Panasonic posted a larger-than-expected 5.6 per cent fall in quarterly profit today as tough price competition in TVs and a stronger yen offset help from Japan's incentive scheme.
Panasonic, the world's fourth-largest television maker after Samsung Electronics, LG Electronics and Sony, is struggling to catch up in smartphones and tablets, a market dominated by Apple and with Samsung emerging as a key rival.
"From October onwards, we faced substantial price falls (for TV sets) all over the world, with competition from Samsung and LG," managing director Makoto Uenoyama told a news conference, adding that the TV business made a loss in October-December.

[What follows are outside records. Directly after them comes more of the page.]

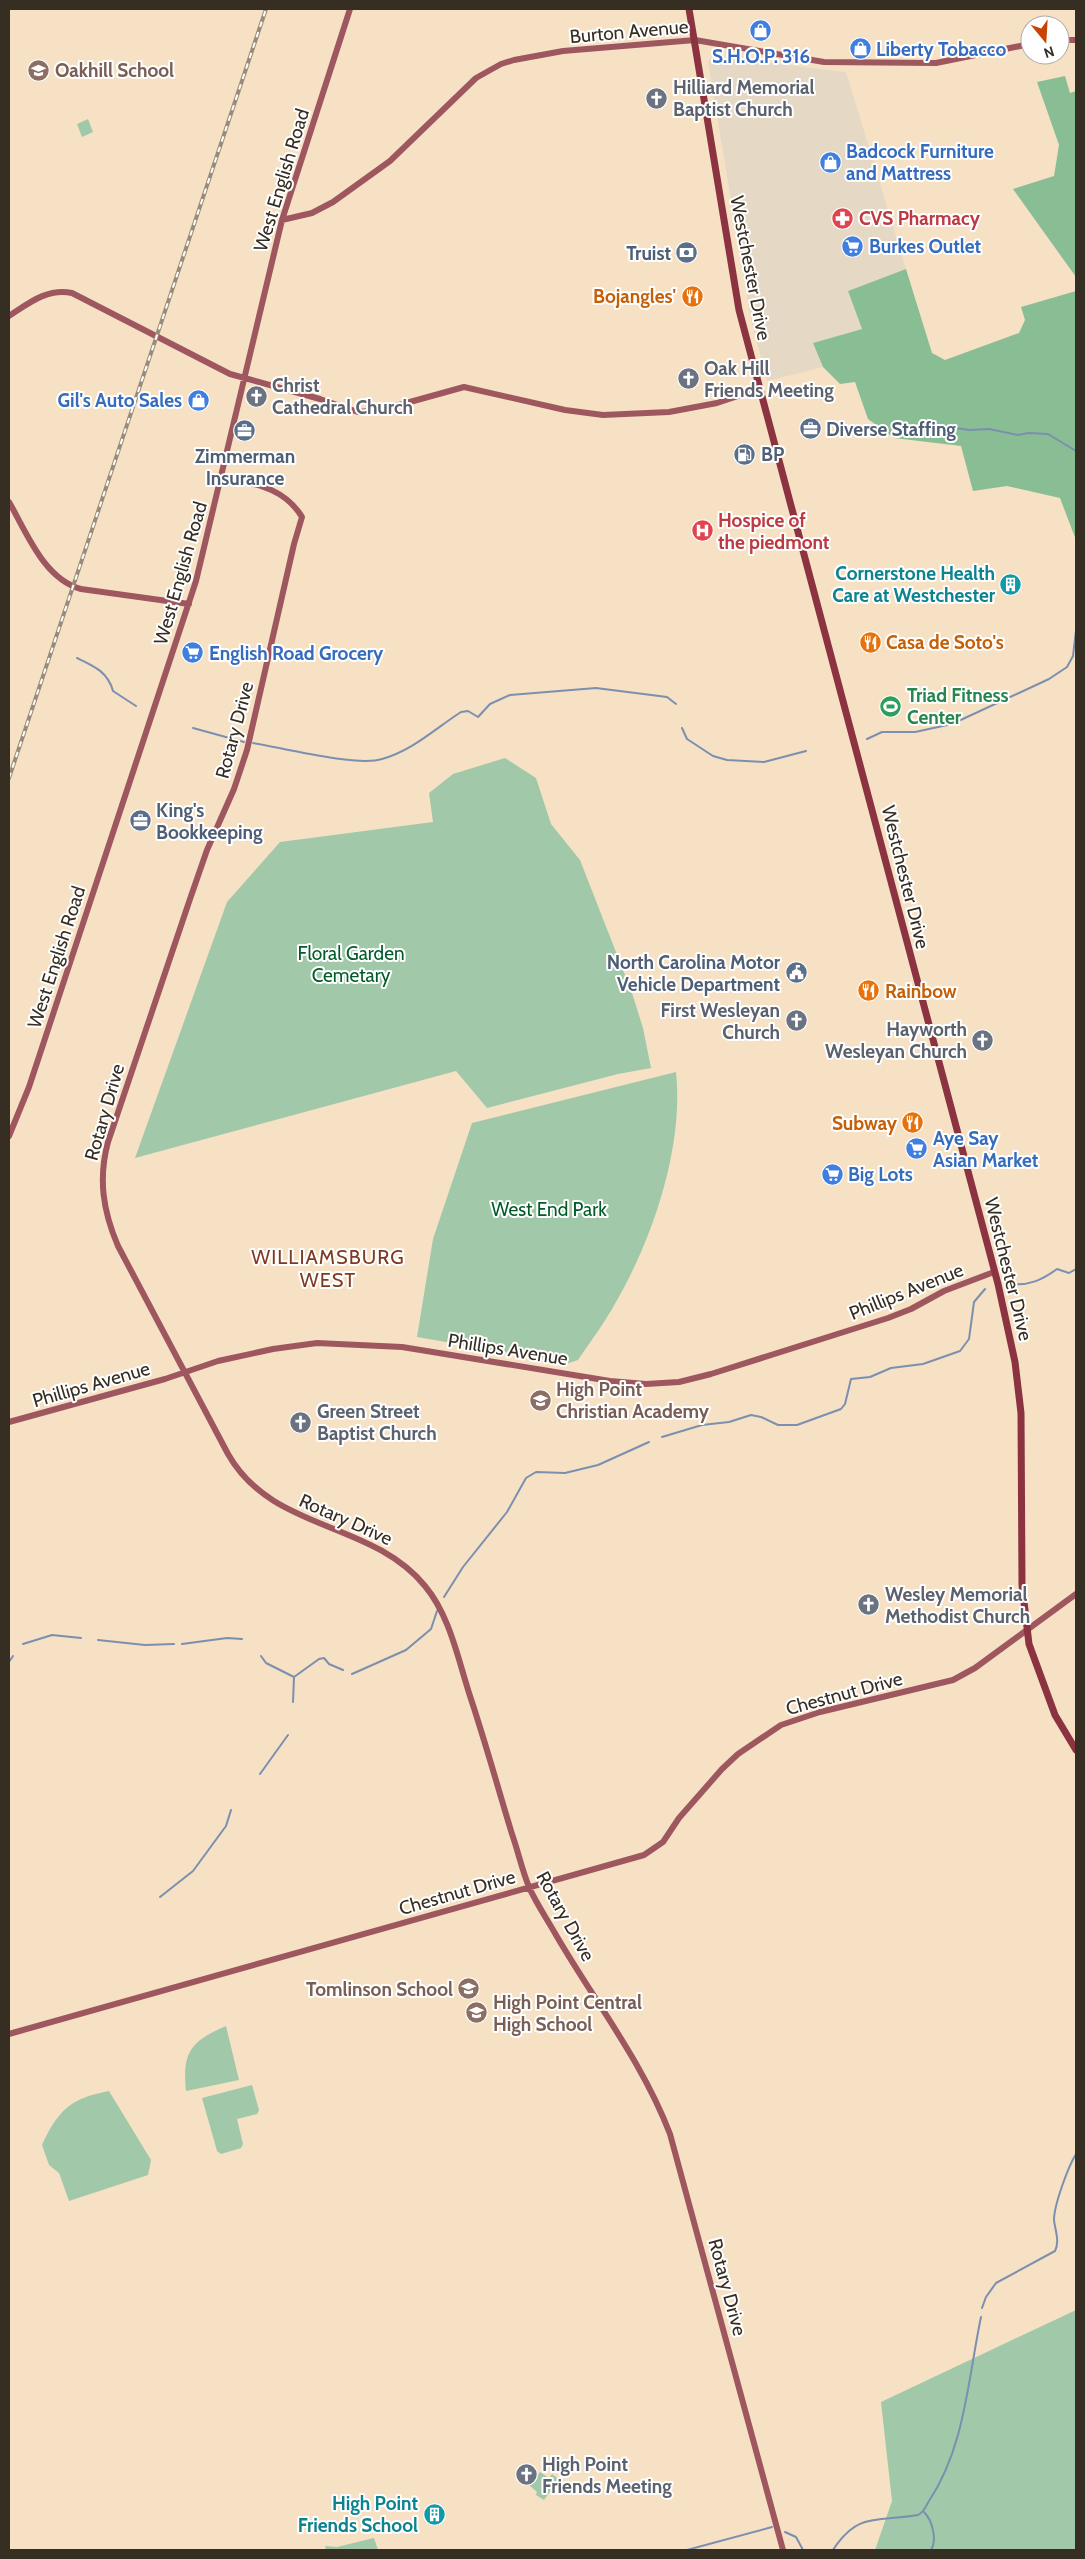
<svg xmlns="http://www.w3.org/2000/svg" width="1085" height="2559" font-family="Cabin,sans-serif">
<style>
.commercial{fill:#e5d8c5}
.green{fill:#a1c8a9}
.forest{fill:#89be94}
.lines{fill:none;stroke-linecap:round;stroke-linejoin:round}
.stream{stroke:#7b8faf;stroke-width:2}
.secondary{stroke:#9f575f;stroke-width:6}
.primary{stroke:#8b3341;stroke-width:7}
.rail-casing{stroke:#9a8b77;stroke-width:4}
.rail{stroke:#fff;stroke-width:2;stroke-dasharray:5.5;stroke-linecap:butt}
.labels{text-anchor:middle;stroke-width:4;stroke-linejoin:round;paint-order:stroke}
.street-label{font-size:19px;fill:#362e23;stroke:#fff}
.shop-label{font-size:19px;font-weight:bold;fill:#366cbe;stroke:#fff;text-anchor:start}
.education-label{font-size:19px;font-weight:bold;fill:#785e54;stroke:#fff;text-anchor:start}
.worship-label{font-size:19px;font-weight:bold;fill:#5b616d;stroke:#fff;text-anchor:start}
.health-label{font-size:19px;font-weight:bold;fill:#be3a42;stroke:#fff;text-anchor:start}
.service-label{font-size:19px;font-weight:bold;fill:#4e5e75;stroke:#fff;text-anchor:start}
.food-label{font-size:19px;font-weight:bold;fill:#c56008;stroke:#fff;text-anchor:end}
.culture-label{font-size:19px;font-weight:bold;fill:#0d838f;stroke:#fff;text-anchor:end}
.leisure-label{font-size:19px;font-weight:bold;fill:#27864d;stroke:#fff;text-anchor:start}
.park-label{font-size:19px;fill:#025b29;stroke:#fff}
.neighbourhood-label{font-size:20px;letter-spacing:1px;fill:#7e3b24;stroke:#fff}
</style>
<rect width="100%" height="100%" fill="#f6e1c5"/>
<path class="commercial" d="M712,56L845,72L847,75L906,269L848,291L862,329L813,343L823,367L767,381L751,319L708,62Z"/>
<path class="green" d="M88,119L93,132L82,137L77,124Z
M505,758L536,778L551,824L580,860L632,993L643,1028L651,1068L618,1074L487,1108L456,1071L135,1158L227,902L280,842L433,822L429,793L453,774Z
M676,1072C684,1146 653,1238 616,1302C605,1322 591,1341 578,1360L569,1363L417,1337L433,1239L472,1123Z
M226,2026L239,2080L186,2091C182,2052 191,2041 226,2026Z
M252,2085L259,2110L257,2114L237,2119L243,2144L241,2148L221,2154L217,2151L202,2098Z
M109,2091L151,2160L148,2175L69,2201L59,2173L49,2165L42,2145C58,2110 71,2098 109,2091Z
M1076,2310V2550H875L892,2501L881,2402Z
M540,2472L549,2478L552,2474L559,2479L544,2500L536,2495L537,2492L530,2486Z
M374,2538L378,2550H326L325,2546L337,2547Z"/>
<path class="forest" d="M1065,76L1070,93L1076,91V277L1013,189L1054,176L1059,145L1037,82Z
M906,269L932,353L945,360L1019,333L1025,320L1021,307L1076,291V540L1060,498L1007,486L973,491L961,446L894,438L868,419L855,382L840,384L823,367L813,343L862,329L848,291Z"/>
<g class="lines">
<path class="stream" d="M943,426L969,430L989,429L1018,435L1028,433L1048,434L1076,451
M77,658C94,666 108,672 113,691L136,706
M193,728L244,742
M682,728L687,739L713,756L727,760L764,762L806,751
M867,739L882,732H915L952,724L1049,679L1067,667L1073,656L1076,630
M253,743C283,748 357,767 382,759C412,751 436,728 461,712L468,711L478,717L490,704L510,695L596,688L667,697L676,704
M1010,1284C1029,1286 1042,1280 1057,1269L1069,1273L1076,1269
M662,1437L702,1425L729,1422L751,1415L761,1417L778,1425H797L841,1409L845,1404L851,1379L870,1377L891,1368L923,1364L960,1351L969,1339L974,1302L985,1289
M444,1597L463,1567L507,1512L526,1478L536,1472L565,1473L598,1465L649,1442
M98,1640L145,1645L174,1644
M23,1644L52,1635L81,1638
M182,1644L227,1638L242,1639
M261,1656L266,1663L294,1677
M9,1662L13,1656
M352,1674L406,1650L431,1629L437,1611
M293,1702L294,1677L319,1659L324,1658L329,1664L343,1670
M260,1774L288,1735
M160,1897L193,1871L226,1826L231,1810
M982,2308L986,2297L996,2283L1055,2251C1060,2241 1055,2230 1054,2220C1054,2205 1068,2167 1076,2154
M924,2512C933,2521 937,2541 931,2550
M785,2532L796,2537L803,2550
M687,2550L772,2527
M833,2550C858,2511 879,2522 918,2515C925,2511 925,2507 929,2501C965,2447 968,2379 981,2317"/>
<path class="secondary" d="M1060,40H1076
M282,220L312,213L333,202L390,161L476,78L501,64L514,60L563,51L695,40L824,62L936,63L1030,44
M9,316C29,303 47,288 72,293L230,374L320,399L358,412L381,410L464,387L565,410L603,415L669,412L717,403L759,389
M222,476C254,484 284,487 302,517L294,544L247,750L234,789L207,850L190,899L108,1142C98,1179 103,1211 118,1246L228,1454C272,1532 371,1520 425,1586C450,1616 458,1659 470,1696C485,1741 498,1788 512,1834C518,1851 522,1870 529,1887C536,1903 547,1919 556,1935C595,2002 642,2061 670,2134L783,2550
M9,502C27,533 44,579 81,589L189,604
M9,1136L29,1087L196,581L282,220L350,9
M9,1422L165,1379L218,1361L273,1349L317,1343L402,1347L610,1381L646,1384L679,1382L711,1374L888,1318L911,1309L944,1291L994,1272
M9,2034L644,1855L663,1842L679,1818L722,1769L738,1754L781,1725L820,1712L953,1680L975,1668L1076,1594"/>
<path class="primary" d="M689,9L739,310L998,1284L1015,1362L1021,1413L1022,1585L1029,1644L1055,1715L1076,1750"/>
<defs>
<path id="rail" d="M9,778L266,9"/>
</defs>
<use href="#rail" class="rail-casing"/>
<use href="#rail" class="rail"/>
</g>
<defs>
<symbol id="shop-disc" viewBox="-11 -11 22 22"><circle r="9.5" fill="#3f7fe0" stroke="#fff"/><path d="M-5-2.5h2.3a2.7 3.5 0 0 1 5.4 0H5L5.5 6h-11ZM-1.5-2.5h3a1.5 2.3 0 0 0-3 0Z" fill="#fff"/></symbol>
<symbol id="school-disc" viewBox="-11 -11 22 22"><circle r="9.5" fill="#8d6e63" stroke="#fff"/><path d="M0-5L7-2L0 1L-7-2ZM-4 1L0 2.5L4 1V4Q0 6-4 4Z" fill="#fff"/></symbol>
<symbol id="church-disc" viewBox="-11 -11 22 22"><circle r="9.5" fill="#6b7280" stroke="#fff"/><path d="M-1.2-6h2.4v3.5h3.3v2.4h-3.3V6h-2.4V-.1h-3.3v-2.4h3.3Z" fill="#fff"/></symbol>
<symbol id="pharmacy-disc" viewBox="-11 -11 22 22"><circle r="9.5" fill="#e0444e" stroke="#fff"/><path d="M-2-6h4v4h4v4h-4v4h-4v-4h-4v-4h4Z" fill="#fff"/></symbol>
<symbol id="supermarket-disc" viewBox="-11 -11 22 22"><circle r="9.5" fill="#3f7fe0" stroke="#fff"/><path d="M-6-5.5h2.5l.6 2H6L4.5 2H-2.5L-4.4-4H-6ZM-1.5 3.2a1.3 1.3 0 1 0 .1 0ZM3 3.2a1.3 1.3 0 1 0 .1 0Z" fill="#fff"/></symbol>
<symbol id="bank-disc" viewBox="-11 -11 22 22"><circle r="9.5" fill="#5c6f8a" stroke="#fff"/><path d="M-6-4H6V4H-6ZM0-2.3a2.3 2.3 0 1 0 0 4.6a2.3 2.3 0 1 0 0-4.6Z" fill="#fff"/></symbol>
<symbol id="restaurant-disc" viewBox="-11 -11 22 22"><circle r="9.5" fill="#e8710a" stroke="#fff"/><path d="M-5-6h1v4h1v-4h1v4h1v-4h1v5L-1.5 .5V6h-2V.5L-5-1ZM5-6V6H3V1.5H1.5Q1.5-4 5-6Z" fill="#fff"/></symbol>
<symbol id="office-disc" viewBox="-11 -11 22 22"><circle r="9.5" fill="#5c6f8a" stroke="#fff"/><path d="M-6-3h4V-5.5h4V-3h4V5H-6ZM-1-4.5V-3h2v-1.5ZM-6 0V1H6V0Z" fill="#fff"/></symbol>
<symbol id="fuel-disc" viewBox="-11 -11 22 22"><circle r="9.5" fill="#5c6f8a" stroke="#fff"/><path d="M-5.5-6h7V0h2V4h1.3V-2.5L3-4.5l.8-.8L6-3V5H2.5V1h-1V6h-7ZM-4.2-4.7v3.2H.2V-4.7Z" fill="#fff"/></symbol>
<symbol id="hospital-disc" viewBox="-11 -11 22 22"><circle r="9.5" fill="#e0444e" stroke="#fff"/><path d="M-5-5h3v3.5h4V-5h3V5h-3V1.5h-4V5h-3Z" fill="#fff"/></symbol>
<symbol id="building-disc" viewBox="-11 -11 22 22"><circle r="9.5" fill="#0f9aa8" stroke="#fff"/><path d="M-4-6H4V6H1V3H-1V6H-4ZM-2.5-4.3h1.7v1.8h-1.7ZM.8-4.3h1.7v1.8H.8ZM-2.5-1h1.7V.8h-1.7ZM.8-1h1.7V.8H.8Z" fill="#fff"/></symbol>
<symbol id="stadium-disc" viewBox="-11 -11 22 22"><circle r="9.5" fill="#2e9e5b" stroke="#fff"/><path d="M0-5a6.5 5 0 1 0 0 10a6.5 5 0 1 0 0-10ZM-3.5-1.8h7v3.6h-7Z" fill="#fff"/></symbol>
<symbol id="civic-disc" viewBox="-11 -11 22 22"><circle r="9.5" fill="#5c6f8a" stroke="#fff"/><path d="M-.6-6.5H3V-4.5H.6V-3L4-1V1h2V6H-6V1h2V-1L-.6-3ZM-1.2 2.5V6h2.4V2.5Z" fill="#fff"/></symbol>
</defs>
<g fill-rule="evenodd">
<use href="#shop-disc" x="748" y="18" width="25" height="25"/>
<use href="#shop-disc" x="848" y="36" width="25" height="25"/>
<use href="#school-disc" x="26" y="58" width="25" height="25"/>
<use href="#church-disc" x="644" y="86" width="25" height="25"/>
<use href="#shop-disc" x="818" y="150" width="25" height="25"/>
<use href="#pharmacy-disc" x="830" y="206" width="25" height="25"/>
<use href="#supermarket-disc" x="840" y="234" width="25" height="25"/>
<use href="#bank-disc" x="674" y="240" width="25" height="25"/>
<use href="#restaurant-disc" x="680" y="284" width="25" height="25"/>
<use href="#church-disc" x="676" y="366" width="25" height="25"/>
<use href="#church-disc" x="244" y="384" width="25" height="25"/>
<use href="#shop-disc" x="186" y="388" width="25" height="25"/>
<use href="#office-disc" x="798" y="416" width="25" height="25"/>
<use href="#office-disc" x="232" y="418" width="25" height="25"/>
<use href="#fuel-disc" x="732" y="442" width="25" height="25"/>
<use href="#hospital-disc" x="690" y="518" width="25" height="25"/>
<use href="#building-disc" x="998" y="572" width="25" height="25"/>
<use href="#restaurant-disc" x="858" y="630" width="25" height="25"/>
<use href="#supermarket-disc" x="180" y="640" width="25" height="25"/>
<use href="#stadium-disc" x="878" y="694" width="25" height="25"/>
<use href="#office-disc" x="128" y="808" width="25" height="25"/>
<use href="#civic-disc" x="784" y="960" width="25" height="25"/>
<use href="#restaurant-disc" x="856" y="978" width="25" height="25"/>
<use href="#church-disc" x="784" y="1008" width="25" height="25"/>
<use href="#church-disc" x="970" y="1028" width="25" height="25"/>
<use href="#restaurant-disc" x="900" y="1110" width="25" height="25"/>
<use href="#supermarket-disc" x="904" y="1136" width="25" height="25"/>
<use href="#supermarket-disc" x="820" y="1162" width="25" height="25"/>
<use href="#school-disc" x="528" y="1388" width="25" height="25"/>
<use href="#church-disc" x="288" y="1410" width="25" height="25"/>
<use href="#church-disc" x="856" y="1592" width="25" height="25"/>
<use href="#school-disc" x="456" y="1976" width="25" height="25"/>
<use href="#school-disc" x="464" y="2000" width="25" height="25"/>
<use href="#church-disc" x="514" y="2462" width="25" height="25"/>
<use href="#building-disc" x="422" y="2502" width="25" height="25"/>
</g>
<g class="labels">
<g class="street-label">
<text transform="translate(629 31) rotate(-5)" y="7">Burton Avenue</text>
<text transform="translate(281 180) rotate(-73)" y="7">West English Road</text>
<text transform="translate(751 268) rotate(79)" y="7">Westchester Drive</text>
<text transform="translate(180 573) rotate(-74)" y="7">West English Road</text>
<text transform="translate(234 730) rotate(-75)" y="7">Rotary Drive</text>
<text transform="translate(906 877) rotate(76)" y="7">Westchester Drive</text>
<text transform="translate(56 957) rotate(-72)" y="7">West English Road</text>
<text transform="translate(104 1112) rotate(-74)" y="7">Rotary Drive</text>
<text transform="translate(1009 1269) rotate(76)" y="7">Westchester Drive</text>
<text transform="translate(906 1291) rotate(-22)" y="7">Phillips Avenue</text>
<text transform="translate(508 1349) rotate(9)" y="7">Phillips Avenue</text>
<text transform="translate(91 1384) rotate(-16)" y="7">Phillips Avenue</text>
<text transform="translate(346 1519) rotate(24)" y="7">Rotary Drive</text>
<text transform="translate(844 1693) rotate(-15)" y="7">Chestnut Drive</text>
<text transform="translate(457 1892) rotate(-16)" y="7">Chestnut Drive</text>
<text transform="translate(566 1916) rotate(61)" y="7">Rotary Drive</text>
<text transform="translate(728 2287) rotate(75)" y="7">Rotary Drive</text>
</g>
<g class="shop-label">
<text x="876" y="56">Liberty Tobacco</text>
<text x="761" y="63" text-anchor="middle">S.H.O.P. 316</text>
<text x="846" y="158">Badcock Furniture<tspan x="846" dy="22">and Mattress</tspan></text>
<text x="869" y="253">Burkes Outlet</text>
<text x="182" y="407" text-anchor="end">Gil's Auto Sales</text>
<text x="209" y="660">English Road Grocery</text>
<text x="933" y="1145">Aye Say<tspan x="933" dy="22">Asian Market</tspan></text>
<text x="848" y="1181">Big Lots</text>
</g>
<g class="education-label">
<text x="55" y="77">Oakhill School</text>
<text x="556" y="1396">High Point<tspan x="556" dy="22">Christian Academy</tspan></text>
<text x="453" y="1996" text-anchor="end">Tomlinson School</text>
<text x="493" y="2009">High Point Central<tspan x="493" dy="22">High School</tspan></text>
</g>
<g class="worship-label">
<text x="673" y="94">Hilliard Memorial<tspan x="673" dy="22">Baptist Church</tspan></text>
<text x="704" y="375">Oak Hill<tspan x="704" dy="22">Friends Meeting</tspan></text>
<text x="272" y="392">Christ<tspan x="272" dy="22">Cathedral Church</tspan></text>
<text x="780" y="1017" text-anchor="end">First Wesleyan<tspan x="780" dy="22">Church</tspan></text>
<text x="967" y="1036" text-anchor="end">Hayworth<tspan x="967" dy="22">Wesleyan Church</tspan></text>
<text x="317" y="1418">Green Street<tspan x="317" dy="22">Baptist Church</tspan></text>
<text x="885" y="1601">Wesley Memorial<tspan x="885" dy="22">Methodist Church</tspan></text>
<text x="542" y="2471">High Point<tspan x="542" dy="22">Friends Meeting</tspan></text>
</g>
<g class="health-label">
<text x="859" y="225">CVS Pharmacy</text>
<text x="718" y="527">Hospice of<tspan x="718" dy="22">the piedmont</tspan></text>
</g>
<g class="service-label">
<text x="671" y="260" text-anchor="end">Truist</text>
<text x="826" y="436">Diverse Staffing</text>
<text x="761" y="461">BP</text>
<text x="245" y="463" text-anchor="middle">Zimmerman<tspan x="245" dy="22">Insurance</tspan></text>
<text x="156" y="817">King's<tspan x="156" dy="22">Bookkeeping</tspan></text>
<text x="780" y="969" text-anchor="end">North Carolina Motor<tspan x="780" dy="22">Vehicle Department</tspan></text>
</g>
<g class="food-label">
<text x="676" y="303">Bojangles'</text>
<text x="886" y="649" text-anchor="start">Casa de Soto's</text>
<text x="885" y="998" text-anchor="start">Rainbow</text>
<text x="897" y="1130">Subway</text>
</g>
<g class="culture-label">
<text x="995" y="580">Cornerstone Health<tspan x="995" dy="22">Care at Westchester</tspan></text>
<text x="418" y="2510">High Point<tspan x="418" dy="22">Friends School</tspan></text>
</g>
<g class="leisure-label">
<text x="907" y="702">Triad Fitness<tspan x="907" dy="22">Center</tspan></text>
</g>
<g class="park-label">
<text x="351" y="960">Floral Garden<tspan x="351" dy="22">Cemetary</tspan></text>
<text x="549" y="1216">West End Park</text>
</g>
<g class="neighbourhood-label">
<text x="328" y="1264">WILLIAMSBURG<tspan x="328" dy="23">WEST</tspan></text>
</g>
</g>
<rect width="1085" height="2559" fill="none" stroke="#362e23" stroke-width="20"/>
<g transform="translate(1045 40) rotate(162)"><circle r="24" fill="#ffffff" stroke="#afaba7"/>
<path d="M0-4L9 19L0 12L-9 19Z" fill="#c94403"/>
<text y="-8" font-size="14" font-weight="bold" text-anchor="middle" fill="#362e23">N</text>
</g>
</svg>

Investors are eyeing Panasonic's ability to restructure quickly and show benefits after its buyout of subsidiary Sanyo Electric, which is aimed at sharpening the company's focus on environmental technologies such as solar power systems and rechargeable batteries.
The company is expected to provide an update on integration plans later this year.
"It's difficult to evaluate earnings for Panasonic as the company is still in a phase of transition after its buyout of Sanyo Electric," said Koichi Ogawa, chief portfolio manager at Daiwa SB Investments.
"Its long-term strategy is firm as Panasonic will focus more on batteries, but it looks hard for Panasonic to make big profits as its business is still weighed heavily in consumer electronics," he said, adding that heated competition in the flat-TV business is hitting all players.
Panasonic reported an operating profit of 95.36 billion yen (€850 million) for October-December, lagging the average forecast of 109.1 billion yen from a poll of six analysts.
Japanese consumers rushed to buy home appliances and electronics in November, ahead of cutbacks to a government incentive scheme that is aimed at encouraging them to buy environment-friendly goods.
The maker of Viera TVs and Lumix cameras left its full-year profit outlook at 310 billion yen, compared with the consensus of 328 billion yen in a poll of 20 analysts. Operating profit for the year to March 2010 was 190 billion yen.
Panasonic shares have fallen nearly 30 per cent from a 14-month high of 1,585 yen reached in January last year, compared with a 5 per cent fall in the Nikkei average.